No me interesa dar un manual de cómo se debe reaccionar ante algo, exploto lo que hay a mi alrededor y darme cuenta con que me involucro. He visto otra actitud, una relación de ignorar al otro y hacer como que no existe me llama la atención, cosas que se repiten una y ultra vez en todas partes del mundo. Se repiten en Copenhague o Tokio. Por eso he centrado mi trabajo artístico en esa contradicción que hace que se ignoren unos a otros, de eso hablan mis silencios expuestos en el Zócalo y que han recorrido 13 ciudades del mundo.
-¿De psicólogo a artista?
-Yo me estaba preparando para estudiar sicología pero al mismo tiempo estudiaba arte: una vez me pregunté si quería ser un sicólogo aficionado al arte frustrado o quería ser un artista aficionado al arte feliz y la decisión fue muy fácil.
– ¿Es espiritual?
– Sí, mucho.. Y si por espiritual entendemos una reflexión profunda de lo que vives y de lo que te rodea y eso para hacer un análisis profundo de tí mismo.

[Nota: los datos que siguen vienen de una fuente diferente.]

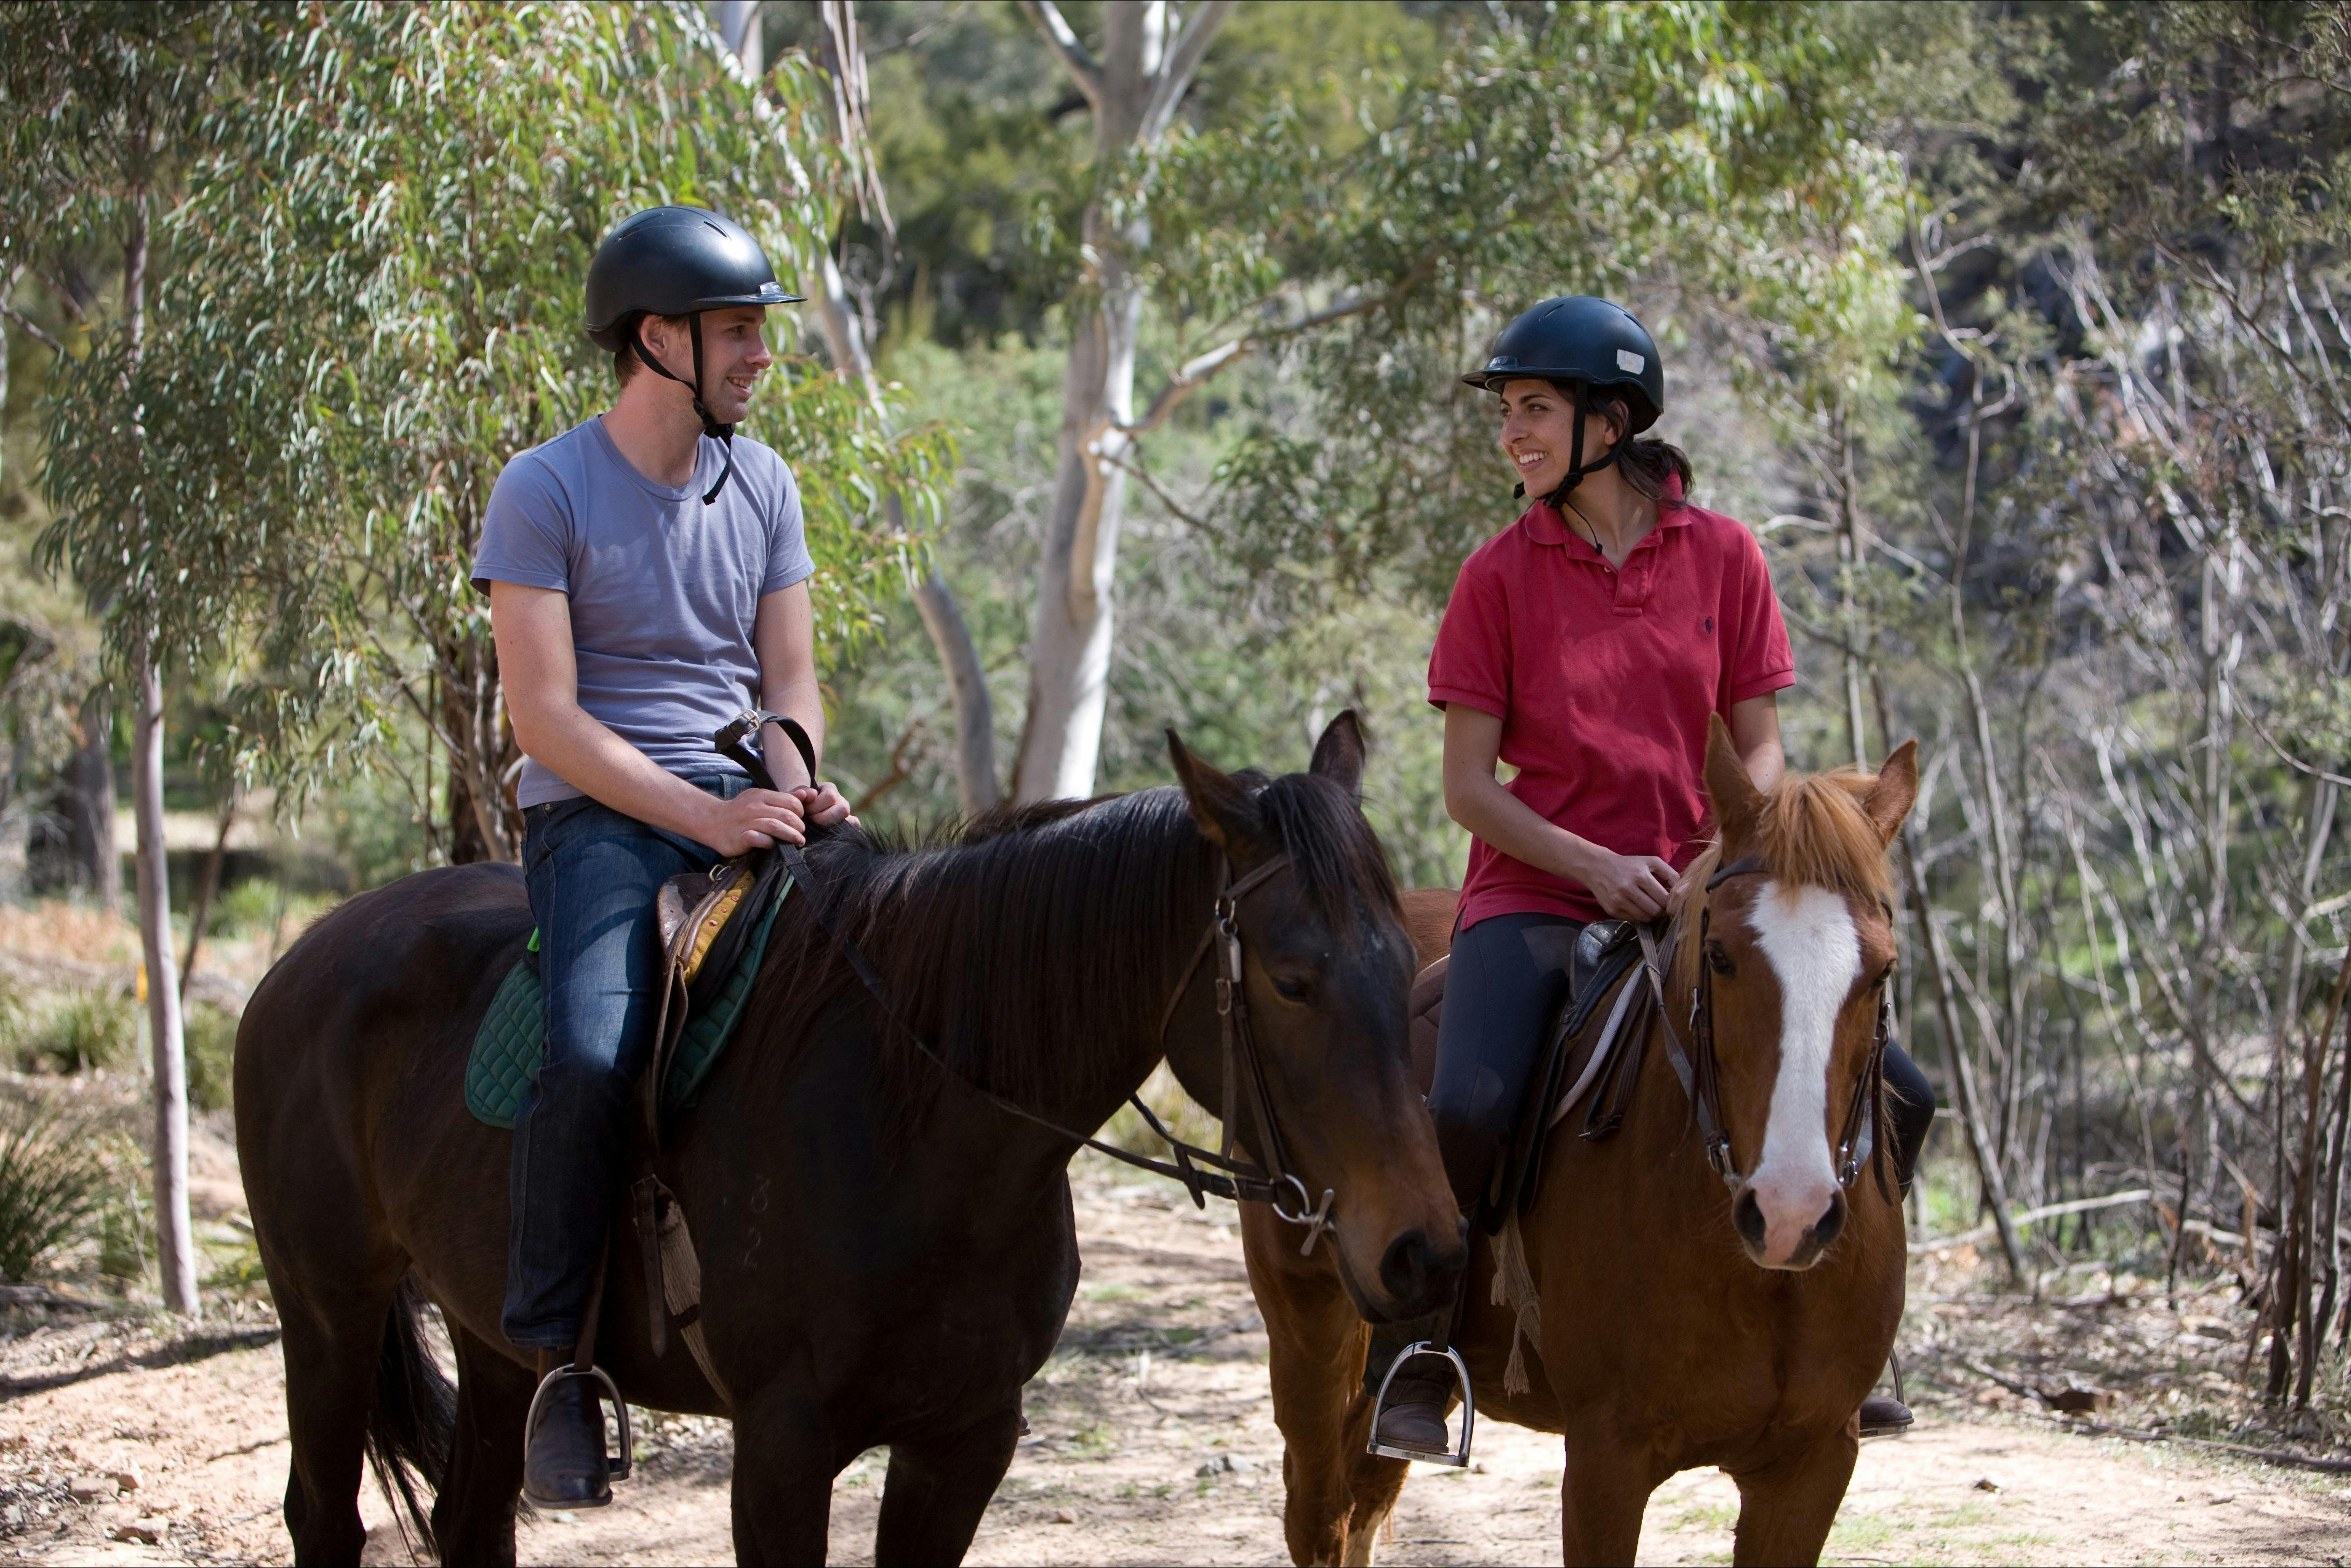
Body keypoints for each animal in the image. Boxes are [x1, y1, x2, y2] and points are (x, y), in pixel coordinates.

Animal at [234, 712, 1464, 1567]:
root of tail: (304, 957)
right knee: (324, 1516)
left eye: (1406, 964)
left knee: (470, 1516)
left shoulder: (963, 1440)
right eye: (1293, 979)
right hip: (327, 1311)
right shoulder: (781, 1446)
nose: (1426, 1250)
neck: (917, 1130)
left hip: (492, 1339)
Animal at [1238, 718, 1920, 1566]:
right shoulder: (1606, 1460)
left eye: (1882, 969)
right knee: (1319, 1515)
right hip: (1310, 1335)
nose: (1790, 1213)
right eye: (1722, 957)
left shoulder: (1812, 1464)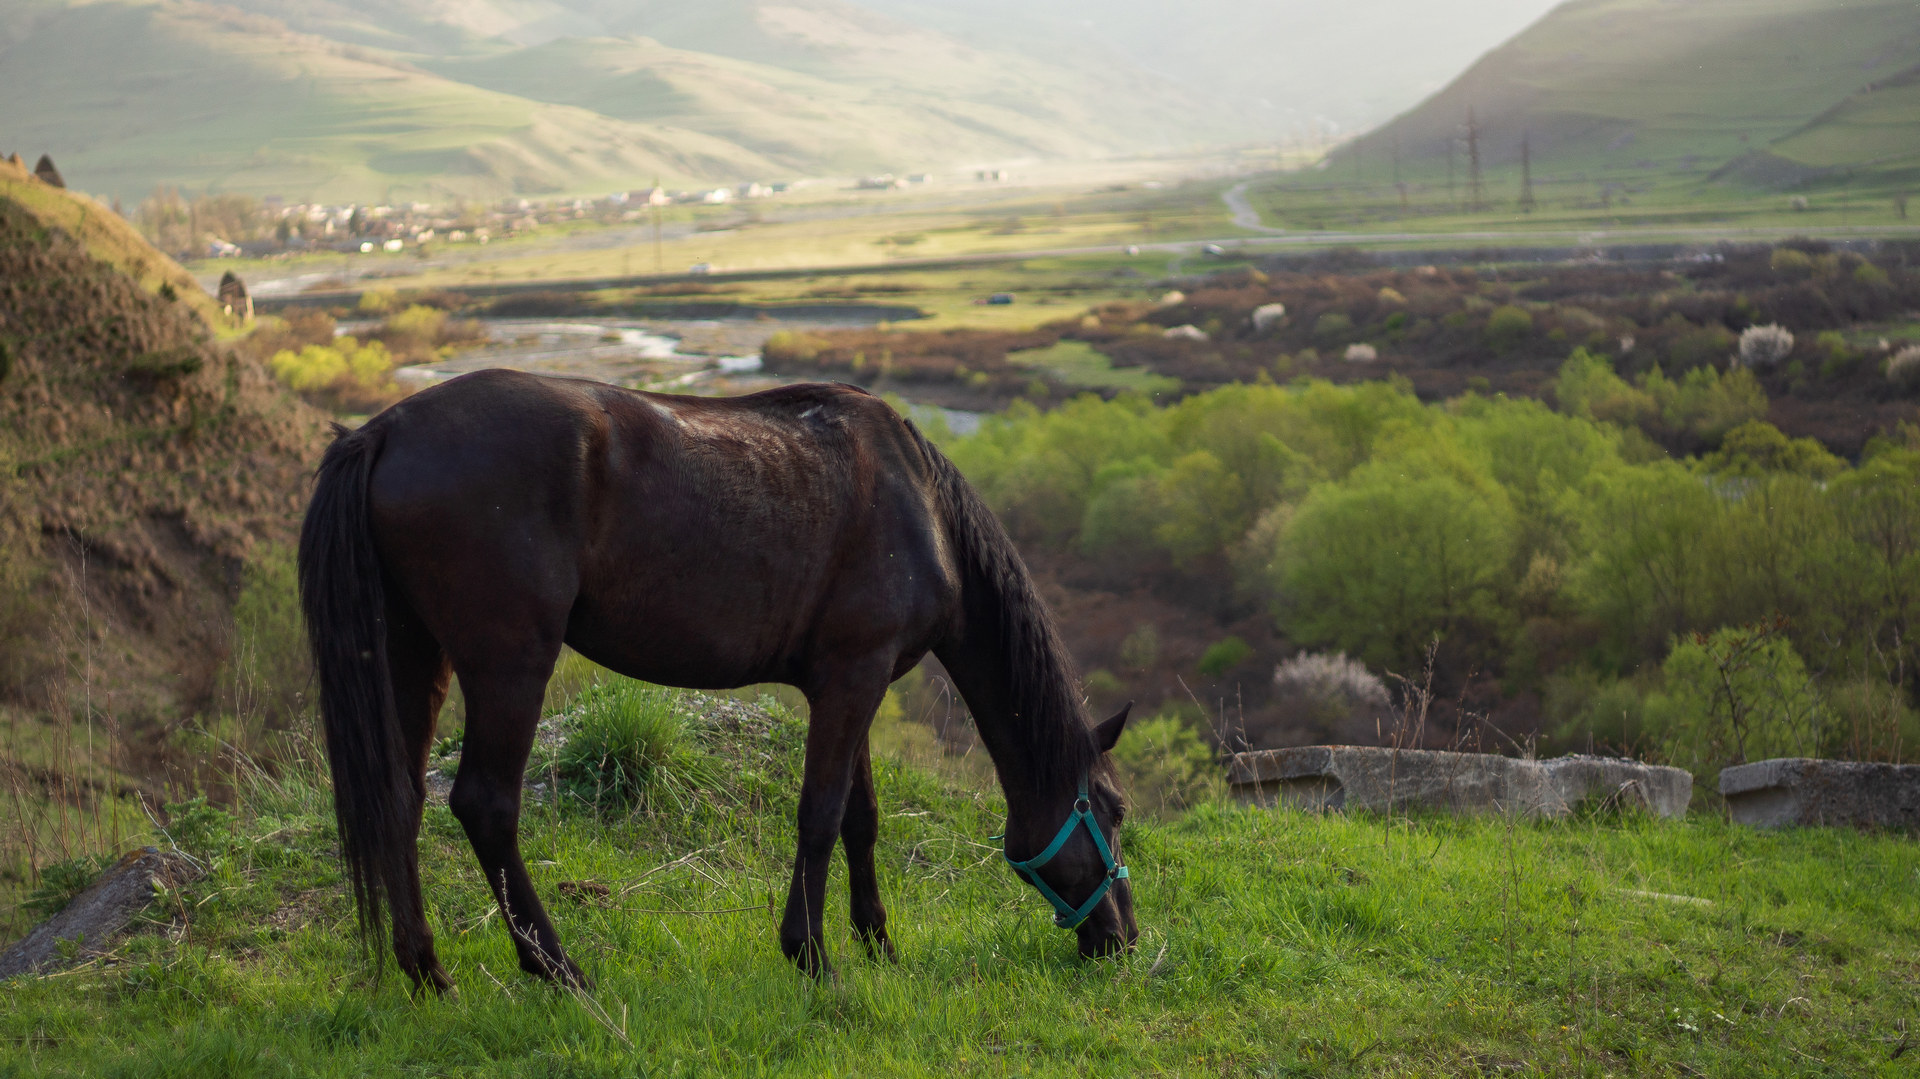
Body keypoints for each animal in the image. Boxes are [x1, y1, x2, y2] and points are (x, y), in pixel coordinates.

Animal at [299, 364, 1136, 990]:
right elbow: (820, 815)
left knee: (400, 799)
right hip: (510, 662)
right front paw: (812, 953)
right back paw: (557, 968)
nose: (1124, 936)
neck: (920, 504)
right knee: (484, 804)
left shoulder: (854, 682)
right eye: (1115, 809)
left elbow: (860, 816)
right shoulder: (853, 678)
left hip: (413, 653)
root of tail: (383, 429)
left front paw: (878, 943)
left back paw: (427, 970)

-Si el título de la obra es Nuestros Silencios, te imaginas expuestas tus esculturas en zonas dominadas por el narcotráfico, como Matamoros?
-En este momento no me las imagino porque cuando las hice hablaban de otro contexto; se trata de una obra que quiere hablar de todos, de algo que nos pasa a todos y no de algo que hacen unos cuantos. Ese problema no es de silencio porque todo mundo nos quejamos, ese asunto es de oídos, de escuchar al Otro. Es una falta de acción. Para hablar del narcotráfico las esculturas ahí entonces debieran tener las orejas tapadas, no la boca.
–¿Qué lugar te gusta de la ciudad?
-Tlatelolco, después del monumento a la Revolución, pues es un buen resumen del DF, un buen resumen de un lugar que a la gente le gusta vivir mucho.